Hubo un breve tiempo en que sobreviví lavando platos en un buque plataforma. Fue un viaje largo, de Hamburgo a Río Grande por el Atlántico, durante el cual me dediqué, entre otras cosas, a lavar platos. Los tripulantes (pocos, apenas una población de travesía dedicada al mantenimiento y la movilidad de la nave) eran apenas cuarenta, en su mayoría no marineros sino soldadores procedentes de las Islas Canarias y de la Bretaña francesa. El buque (DLB 1601 se llamaba, tal vez se sigue llamando) se dedicaba a la instalación submarina de oleoductos, y eso venía a hacer a Tierra del Fuego. Pero todo esto no tiene importancia. Solía almorzar con los soldadores canarios, mucho más predispuestos y sociables que los franceses, bastante fascistas, por cierto. Y hablábamos y los oía hablar. Me llamaba la atención una frase recurrente, una especie de mantra que alguno solía emitir en esos escasos segundos durante los que reinaba el silencio. El mantra, con más o menos variantes, decía: “¡Qué lindo día para naufragar!”.
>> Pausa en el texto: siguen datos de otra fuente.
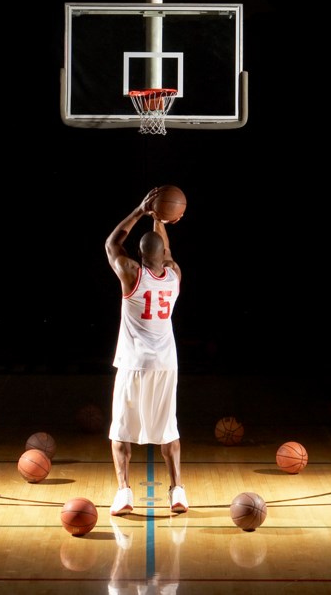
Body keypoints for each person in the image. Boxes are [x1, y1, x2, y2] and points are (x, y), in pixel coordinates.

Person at [105, 187, 187, 516]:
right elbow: (165, 252)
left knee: (121, 431)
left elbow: (112, 244)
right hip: (166, 364)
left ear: (139, 256)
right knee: (168, 428)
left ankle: (125, 493)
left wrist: (141, 211)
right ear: (164, 256)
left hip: (134, 363)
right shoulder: (174, 276)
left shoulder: (131, 275)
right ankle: (177, 491)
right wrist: (160, 218)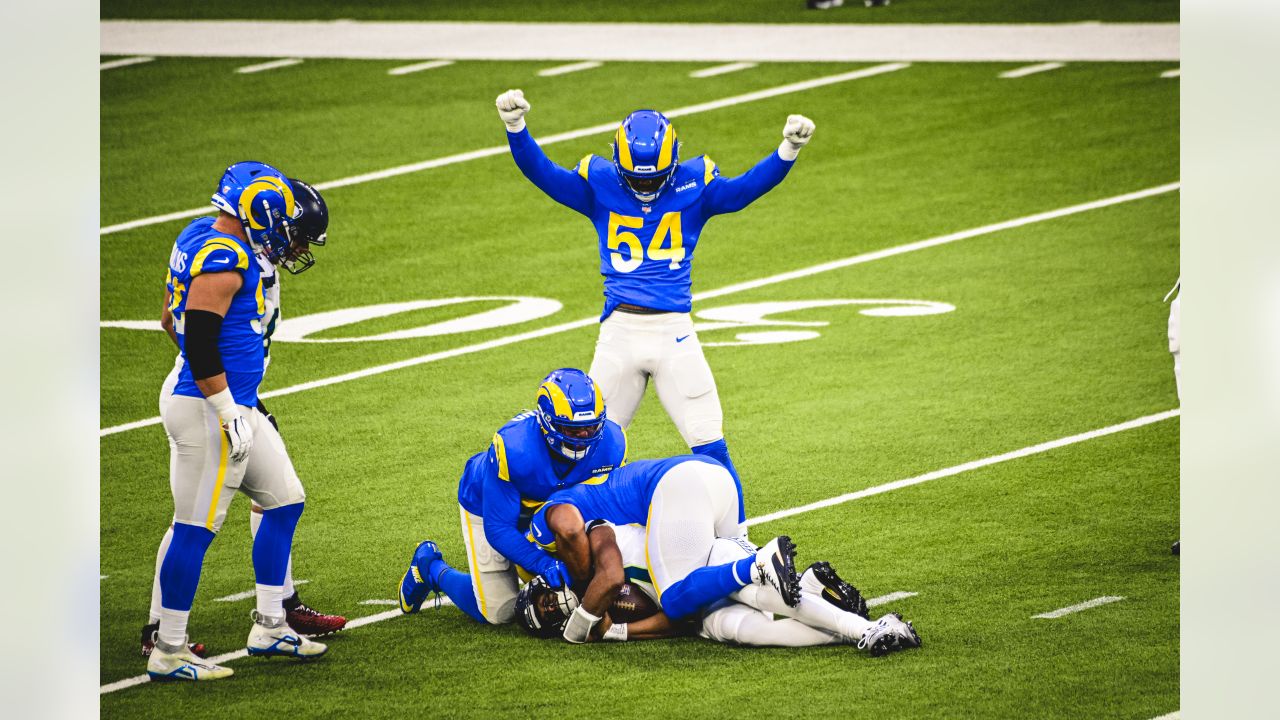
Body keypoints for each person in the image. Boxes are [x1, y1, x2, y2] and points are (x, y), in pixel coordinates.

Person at [495, 88, 816, 523]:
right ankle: (576, 549)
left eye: (653, 177)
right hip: (623, 334)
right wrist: (516, 129)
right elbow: (545, 175)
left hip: (669, 334)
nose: (645, 186)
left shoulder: (674, 183)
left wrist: (787, 150)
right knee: (585, 455)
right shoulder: (639, 182)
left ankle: (738, 543)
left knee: (710, 444)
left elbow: (742, 192)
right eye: (637, 177)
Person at [142, 178, 346, 659]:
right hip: (208, 409)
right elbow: (194, 337)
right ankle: (167, 645)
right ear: (264, 214)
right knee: (193, 526)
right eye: (291, 230)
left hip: (233, 403)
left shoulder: (209, 239)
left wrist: (239, 398)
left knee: (285, 500)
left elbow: (171, 322)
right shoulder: (226, 259)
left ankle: (272, 624)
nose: (294, 243)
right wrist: (225, 405)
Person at [520, 475, 921, 655]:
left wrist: (584, 622)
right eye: (549, 617)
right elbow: (680, 623)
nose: (555, 608)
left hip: (710, 553)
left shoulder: (596, 540)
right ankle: (861, 630)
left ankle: (859, 623)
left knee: (757, 593)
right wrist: (619, 633)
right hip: (698, 592)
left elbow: (612, 575)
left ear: (547, 585)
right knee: (739, 631)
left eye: (544, 603)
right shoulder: (606, 613)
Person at [398, 368, 627, 625]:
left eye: (590, 427)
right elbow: (498, 528)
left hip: (555, 508)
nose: (584, 438)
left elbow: (610, 507)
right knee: (500, 612)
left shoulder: (612, 443)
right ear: (546, 423)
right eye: (572, 430)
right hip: (490, 504)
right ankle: (430, 569)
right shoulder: (514, 447)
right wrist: (543, 564)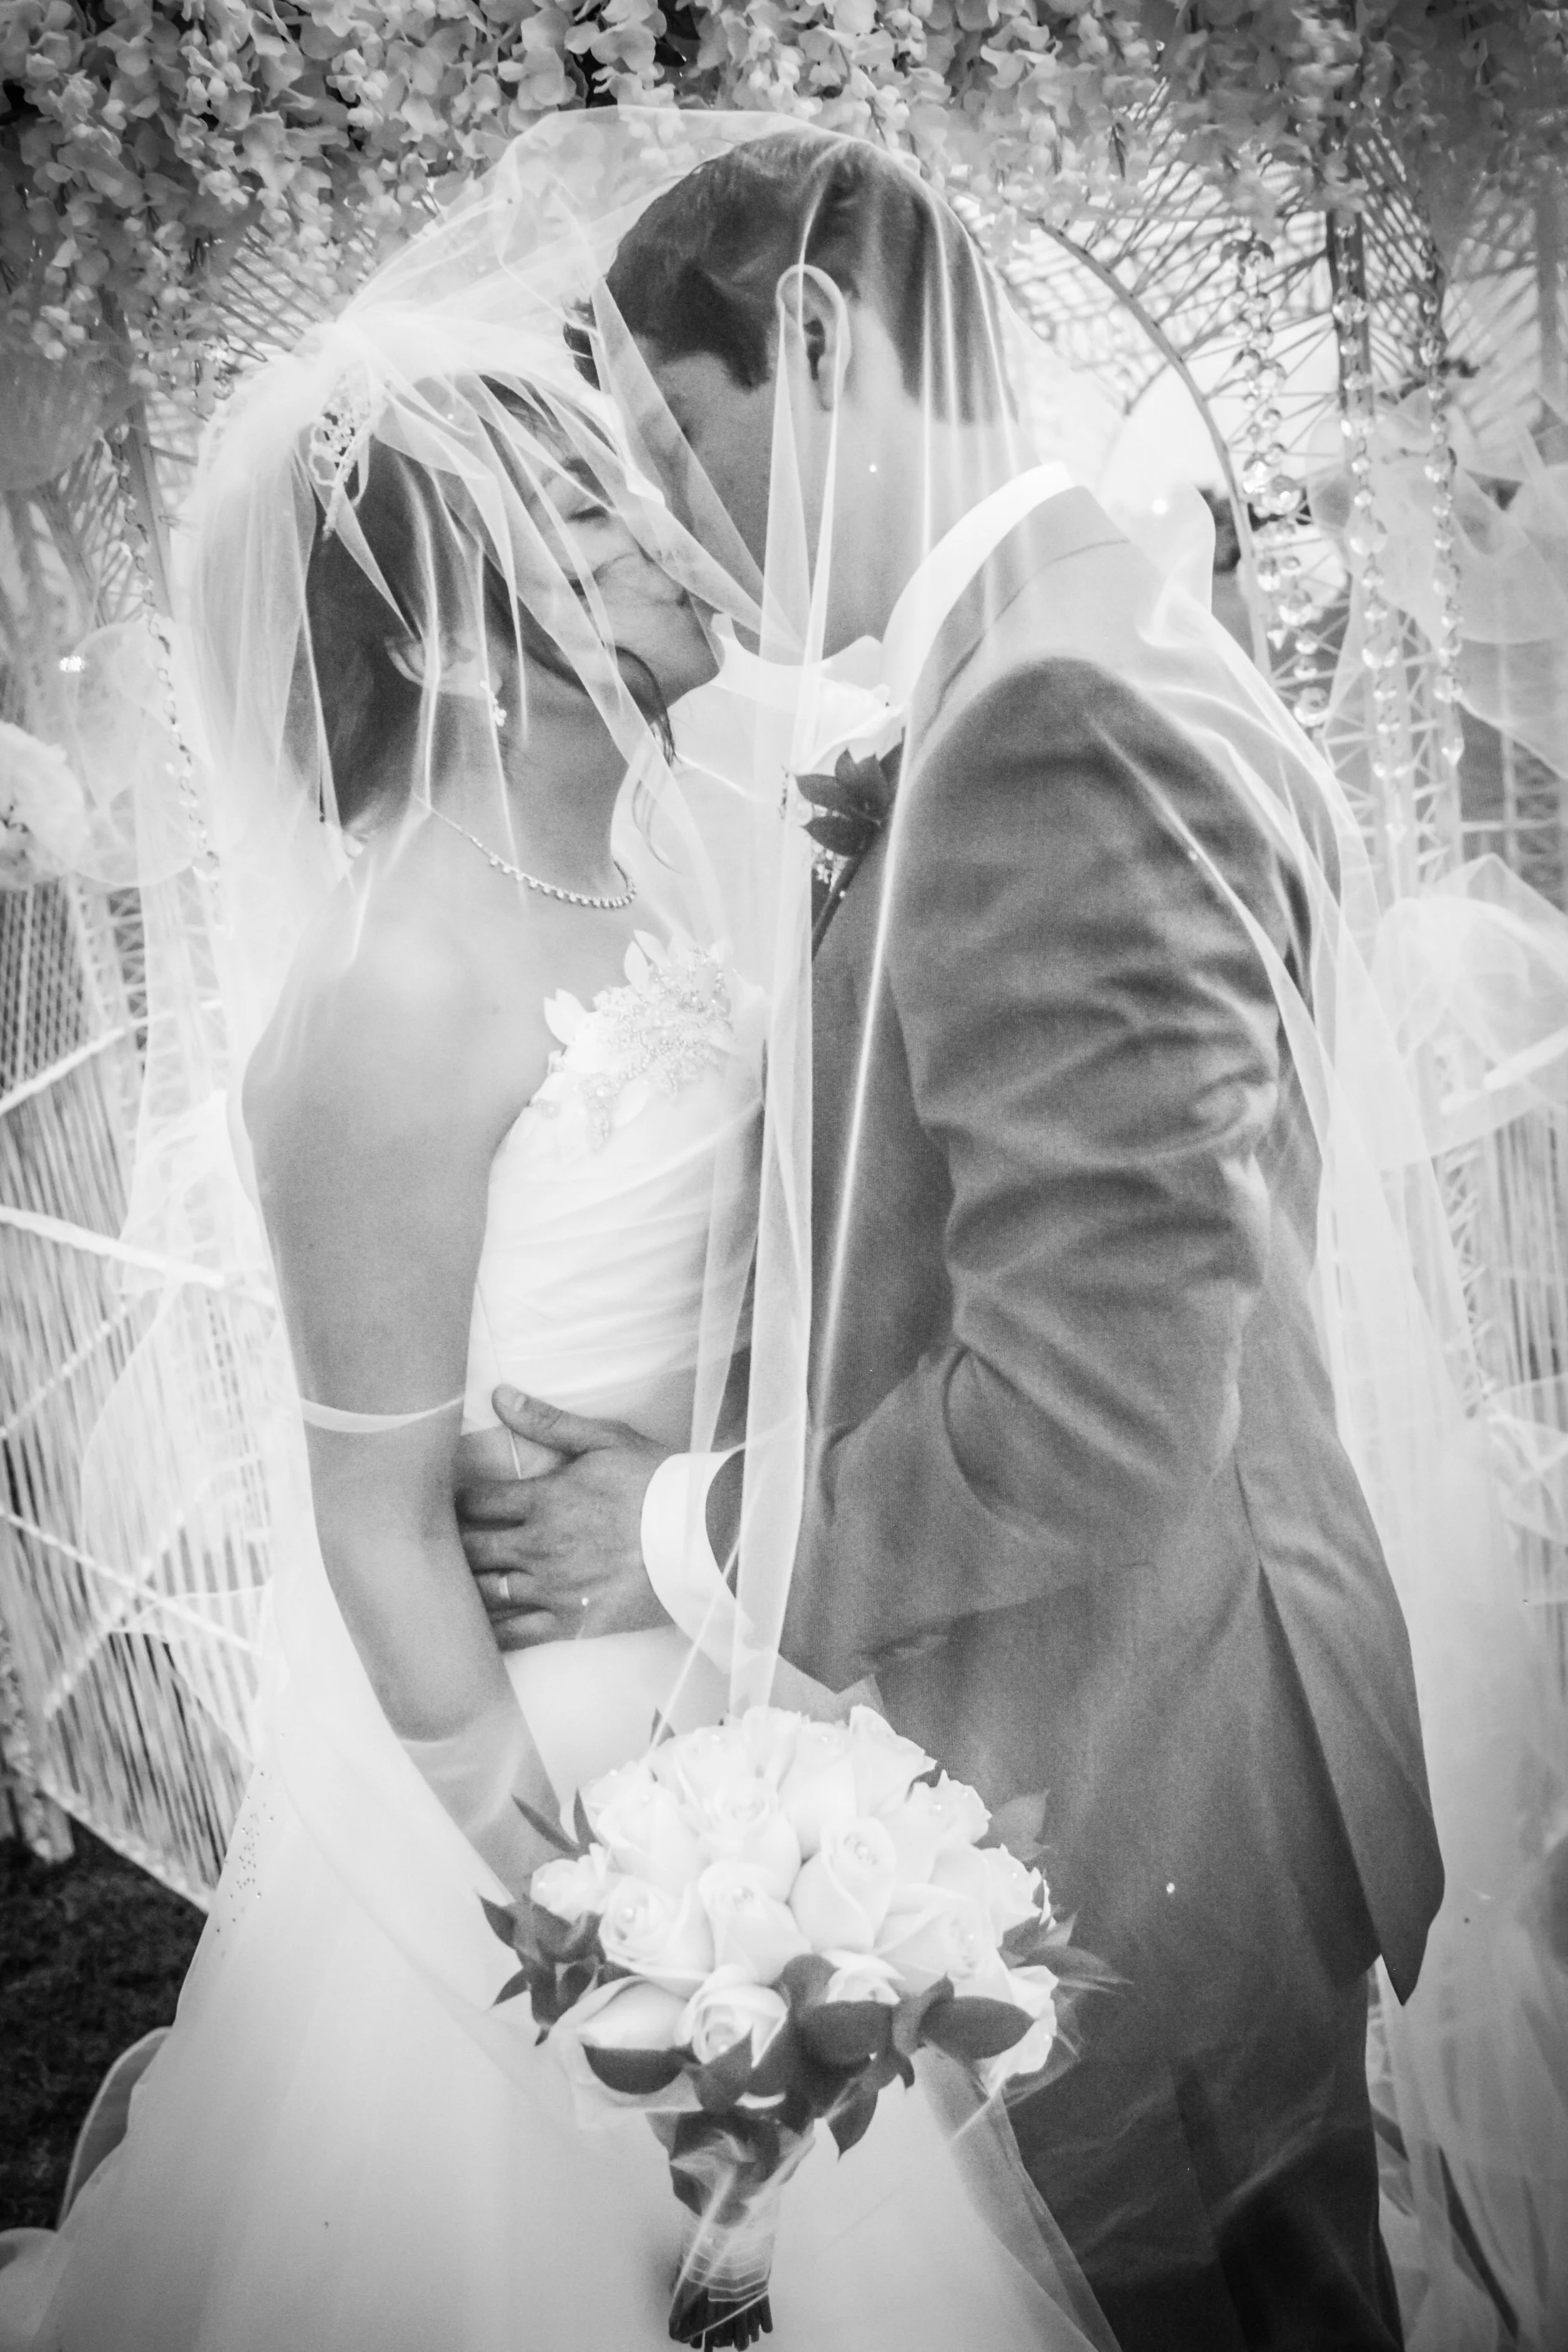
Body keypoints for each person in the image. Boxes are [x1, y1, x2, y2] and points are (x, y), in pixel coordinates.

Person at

Llegado a un punto pedí explicaciones, y éstas más o menos podían reducirse así: “Si naufragáramos, nuestra salvación estaría asegurada. Los botes salvavidas a motor podrían dejarnos en menos de dos horas en Dakar y a partir de entonces nuestra existencia y la de nuestras familias estaría asegurada: cobraríamos indemnización y seguro”. Es por eso que los ingenieros del barco hacían tantos controles todo el tiempo: cuidaban al buque de los intentos de sabotaje de los tripulantes, deseosos de volverse a casa con los bolsillos llenos de dinero. (Recordaba entonces a uno de los personajes de una novela de Julio Verne, Una ciudad flotante, un hombre rico que hacía la misma travesía en barco, entre Liverpool y Nueva York, con el único fin de naufragar. De hecho la novela concluye con un telegrama que reza: “A bordo del Cornogny, arrecifes de Aukland. ¡Por fin hemos naufragado! Nunca me encontré tan bien”.) Con estos antecedentes me atrevo a decir que los 33 mineros que volvieron a ver la luz del día son los hombres con más suerte del mundo.
Sin exagerar al punto de esbozar una teoría del sabotaje (cosa que no descartaría, una especie de huida de la cárcel al revés, es posible), desde el primer momento, desde el día de la esquela pegada a la sonda que daba cuenta de los 33 sobrevivientes, pensé que debían sentirse tan felices como mis amigos canarios del DLB 1601 si conseguían naufragar, o como el doctor Pitferge de la novela de Verne, que finalmente lo consiguió; pensé que esos 33 mineros eran unos tipos con suerte.
Y no cabe ninguna duda de ello. No sólo cobrarán cantidades enormes de dinero por indemnización y daños y perjuicios, sino que terminarán, como los sobrevivientes que se lanzan aguas abajo en las cataratas del Niágara o los uruguayos caníbales de la cordillera, dando la vuelta al mundo contando y volviendo a contar las peripecias que vivieron en aquellos 69 días en las entrañas de la Tierra.
De modo que dejen de congraciarse con esos mineros y miren un poco hacia abajo, o mejor, hacia adentro. Los que estamos enterrados somos nosotros.